▸ **EXTRAIT DU DOCUMENT**

C’est le moment choisi par BMS pour rhabiller sa gamme de paracétamol vignetté sous le nom d’Efferalgan Med, tandis que les produits non remboursables, EfferalganTab et Efferalgan Odis, laissent leur nom de baptême pour devenir Efferalgan tout court*. La marque Dafalgan est davantage tournée vers la prescription. Chez Sanofi, la gamme OTC est totalement révisée au 1er octobre dernier et compte 8 spécialités**.
En y ajoutant les références vignettées, Sanofi et UPSA trustent largement le marché du paracétamol. On compte pourtant une quarantaine de génériques du paracétamol seul et d’autres spécialités à la même composition telles que Claradol (Bayer), Dolko, (Therabel Lucien) ou Panadol (GSK).
En association, Ixprim (paracétamol + tramadol) des Laboratoires Grünenthal bénéficie d’une belle notoriété et fait face à de nombreux génériques, tout comme les références incluant de la codéine telles que Compragyl (Gifrer Barbezat) ou Klipal Codéine (Pierre Fabre Médicament), voire associant en plus de la caféine, comme Prontalgine (Boehringer Ingelheim) et Migralgine (J & J).

▸ **CONSIGNE DÉTAILLÉE**
Recopiez fidèlement le passage de l'extrait sur le marché du paracétamol qui s'ouvre sur les mots contenant « En association, Ixprim » et se clôt sur « Migralgine (J & J). ».

▸ **MATÉRIEL FOURNI**

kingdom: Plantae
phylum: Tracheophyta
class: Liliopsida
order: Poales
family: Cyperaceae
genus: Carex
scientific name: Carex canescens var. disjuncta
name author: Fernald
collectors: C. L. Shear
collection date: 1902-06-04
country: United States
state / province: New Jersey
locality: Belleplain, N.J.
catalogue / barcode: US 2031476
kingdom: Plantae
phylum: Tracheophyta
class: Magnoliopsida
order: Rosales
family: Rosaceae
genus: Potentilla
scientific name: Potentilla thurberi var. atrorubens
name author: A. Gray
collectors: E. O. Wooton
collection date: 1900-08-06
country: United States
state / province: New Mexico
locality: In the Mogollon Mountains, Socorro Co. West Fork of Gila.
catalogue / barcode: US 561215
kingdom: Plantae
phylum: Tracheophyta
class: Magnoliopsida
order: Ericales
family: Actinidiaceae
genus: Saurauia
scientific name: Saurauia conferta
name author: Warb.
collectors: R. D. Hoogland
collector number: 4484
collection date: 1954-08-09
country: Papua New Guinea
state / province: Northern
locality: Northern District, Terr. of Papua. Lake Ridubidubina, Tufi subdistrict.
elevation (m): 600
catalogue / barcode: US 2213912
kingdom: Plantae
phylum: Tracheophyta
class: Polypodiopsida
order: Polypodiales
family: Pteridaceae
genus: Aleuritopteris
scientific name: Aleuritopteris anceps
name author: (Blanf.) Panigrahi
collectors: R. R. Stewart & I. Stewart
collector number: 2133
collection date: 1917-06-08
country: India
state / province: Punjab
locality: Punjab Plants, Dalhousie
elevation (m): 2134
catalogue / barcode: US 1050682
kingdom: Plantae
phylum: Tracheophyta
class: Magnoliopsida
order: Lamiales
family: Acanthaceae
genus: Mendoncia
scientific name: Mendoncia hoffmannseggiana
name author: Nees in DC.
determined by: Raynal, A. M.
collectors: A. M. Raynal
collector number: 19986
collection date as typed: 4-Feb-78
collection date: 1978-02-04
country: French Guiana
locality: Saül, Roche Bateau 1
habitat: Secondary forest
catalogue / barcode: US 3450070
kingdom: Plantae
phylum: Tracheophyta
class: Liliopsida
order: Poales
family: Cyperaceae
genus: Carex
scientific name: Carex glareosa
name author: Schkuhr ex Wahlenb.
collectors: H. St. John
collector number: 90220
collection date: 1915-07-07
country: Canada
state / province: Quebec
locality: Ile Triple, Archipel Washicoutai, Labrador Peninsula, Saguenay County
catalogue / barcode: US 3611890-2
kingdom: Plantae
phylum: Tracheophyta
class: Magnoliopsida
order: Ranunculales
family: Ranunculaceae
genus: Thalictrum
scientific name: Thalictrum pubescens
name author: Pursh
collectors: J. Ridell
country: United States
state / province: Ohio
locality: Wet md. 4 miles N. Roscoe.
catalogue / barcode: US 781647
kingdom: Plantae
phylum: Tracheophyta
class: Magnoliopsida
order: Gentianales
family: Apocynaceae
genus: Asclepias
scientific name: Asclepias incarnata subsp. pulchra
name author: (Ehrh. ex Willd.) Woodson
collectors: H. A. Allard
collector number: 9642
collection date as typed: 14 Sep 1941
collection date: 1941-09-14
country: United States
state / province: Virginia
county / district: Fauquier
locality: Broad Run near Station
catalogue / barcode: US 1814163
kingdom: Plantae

▸ **VOTRE SOLUTION**
En association, Ixprim (paracétamol + tramadol) des Laboratoires Grünenthal bénéficie d’une belle notoriété et fait face à de nombreux génériques, tout comme les références incluant de la codéine telles que Compragyl (Gifrer Barbezat) ou Klipal Codéine (Pierre Fabre Médicament), voire associant en plus de la caféine, comme Prontalgine (Boehringer Ingelheim) et Migralgine (J & J).